„Aufklärung und Wahrheit sind hohe Werte. Da sie schon immer verleugnet wurden, steht fest, dass sie die Pflicht jeder Zeit sind.“(Christian Amann, geb. 1966, freier Journalist und Alltagsphilosoph)
In den letzten Wochen haben wir uns im Deutschunterricht mit der Zeit der Aufklärung beschäftigt und sind zu der Frage gekommen, ob wir heute in einer aufgeklärten Gesellschaft leben; also in einer, in der Vernunft, Emanzipation, Toleranz, Bildung und allgemeine Menschenrechte alltäglich geworden sind.
Betrachtet man den Fortschritt und den Drang nach Neuentdeckungen als wichtigste Merkmale der Aufklärung, so müssten wir definitiv in einem aufgeklärten Zeitalter leben. Heutzutage streben immer mehr Menschen nach Wissen. Sie wollen Neues (er-)finden wie zum Beispiel Medikamente gegen Krebs. Es reicht ihnen nicht mehr, nur das zu wissen, was lebensnotwendig ist, sondern sie wollen über den Tellerrand hinausschauen.
Auch selbstständiges Denken und Hinterfragen von Informationen konnten sich als grundlegende aufklärerische Fähigkeiten durchsetzen. Nicht mehr alles zu glauben, was man hört, sieht, liest, sondern zu prüfen, ob Informationen wirklich stimmen können, sich selbstständig mit Themen auseinanderzusetzen und zu eigenen Meinungen zu gelangen sind Eigenschaften des aufgeklärten Menschen geworden.
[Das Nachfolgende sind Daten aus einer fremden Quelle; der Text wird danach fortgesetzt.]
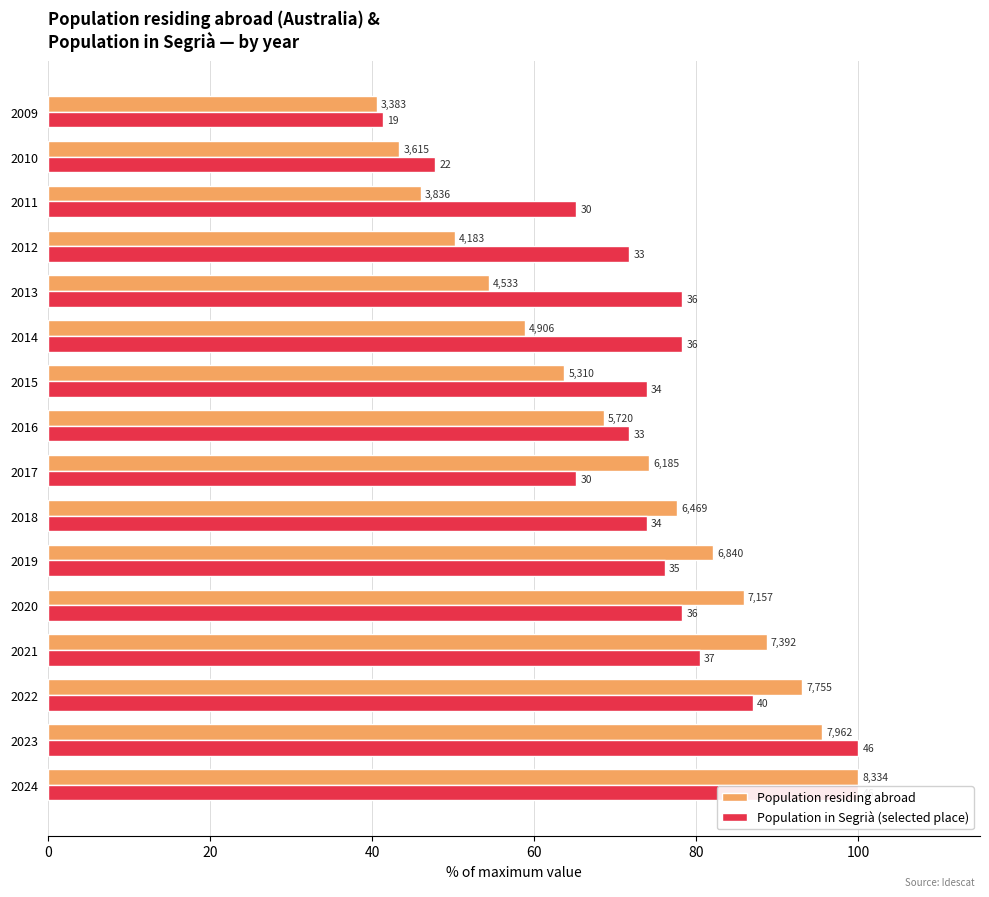

Between 2022 and 2014, which series saw the biggest shift?

Population residing abroad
Dennoch gibt es Handlungsbedarf. Trotz Aufgeklärtheit sind bestimmte Themen in unserer Gesellschaft noch nicht alltäglich geworden, so zum Beispiel Homosexualität. Zwar wurde die eingetragene Lebenspartnerschaft in diesem Jahr der Ehe gleichgestellt, aber gleichgeschlechtliche Liebe wird auch immer noch als Krankheit angesehen und in Ländern wie Russland oder Polen bestraft.
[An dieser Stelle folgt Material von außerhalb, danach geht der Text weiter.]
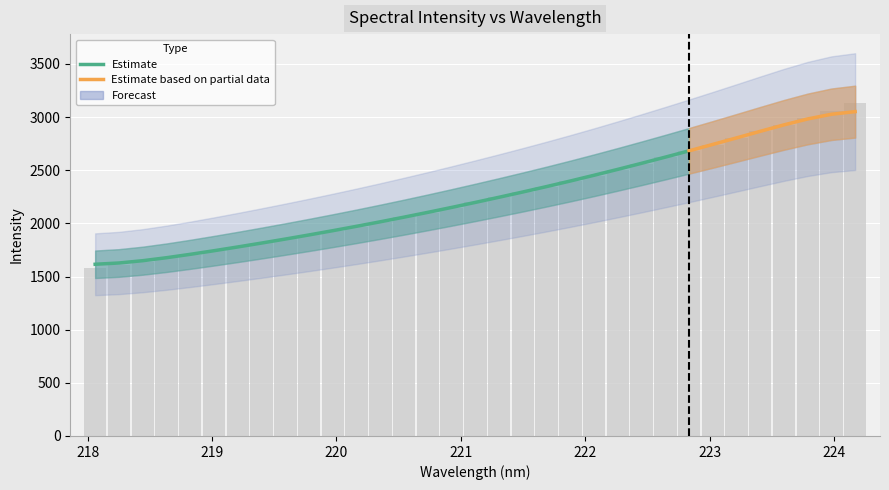

What is the label of the 3rd bar from the right?

223.7895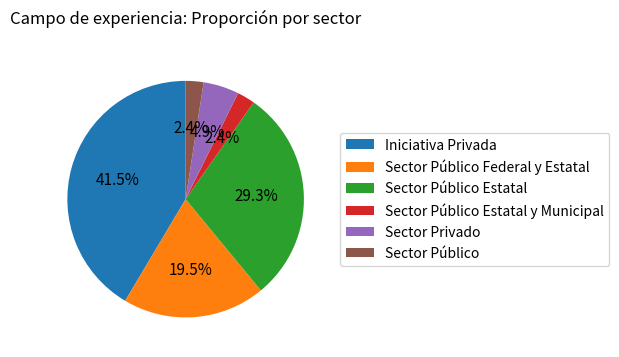

Between Sector Público Estatal and Iniciativa Privada, which is larger?

Iniciativa Privada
Hinsichtlich der Toleranz gegenüber Andersdenkenden und der Aufgeschlossenheit gegenüber Neuem und neuen Kulturen besteht ebenfalls Nachholbedarf, was die aktuelle Flüchtlingskrise zeigt. In Europa erklären sich längst nicht alle Länder bereit, Flüchtlinge aufzunehmen. Länder wie Italien, die mit Flüchtlingen überfüllt sind, fühlen sich hilflos und alleine gelassen. Das Verhalten Europas ist in diesem Punkt alles andere als human und aufgeklärt.
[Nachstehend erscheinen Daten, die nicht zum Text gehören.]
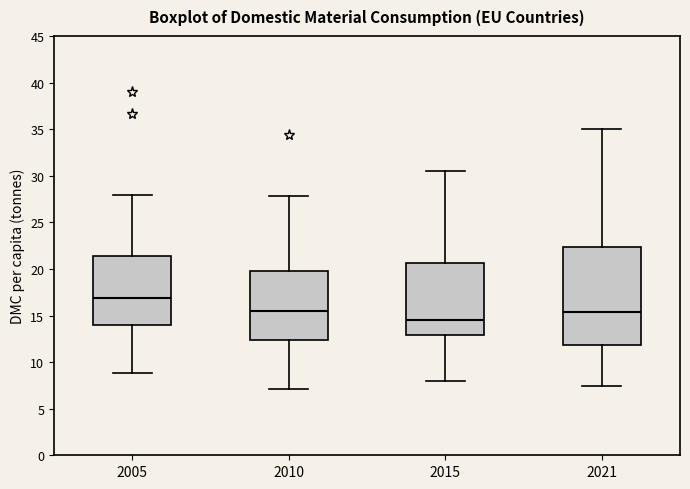

Which box is the tallest, from its lower edge to its upper edge?

2021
Nicht zu vergessen sind die allgemeinen Menschenrechte, die die Meinungsfreiheit und die Würde des Menschen umfassen. Während in Deutschland jeder seine Meinung frei äußern darf, niemand aufgrund dessen verfolgt oder bestraft wird, das Frauenwahlrecht selbstverständlich ist und die Würde der Menschen geschützt wird, gibt es auch Länder wie zum Beispiel die Türkei, Russland oder Polen, die das Recht auf freie Meinungsäußerung und die Pressefreiheit stark eingeschränkt haben. Dort muss man aufpassen, was man sagt und wie man sich verhält. In Ländern wie Indien, Pakistan und auf dem afrikanischen Kontinent arbeiten Menschen, auch Kinder, für Billiglöhne unter absolut menschenunwürdigen Verhältnissen. Es gibt nicht genug zu essen und Bildung ist nicht für jeden zugänglich.
Wägt man diese Argumente gegeneinander ab, kann man die oben gestellte Frage weder mit einem klaren „Ja“ noch mit einem klaren „Nein“ beantworten. Wir leben wohl in einer wissbegierigen und fortschrittlichen, aber nur teilweise toleranten und gebildeten Gesellschaft. Es ist also noch ein langer Weg zu einer völlig aufgeklärten Gesellschaft.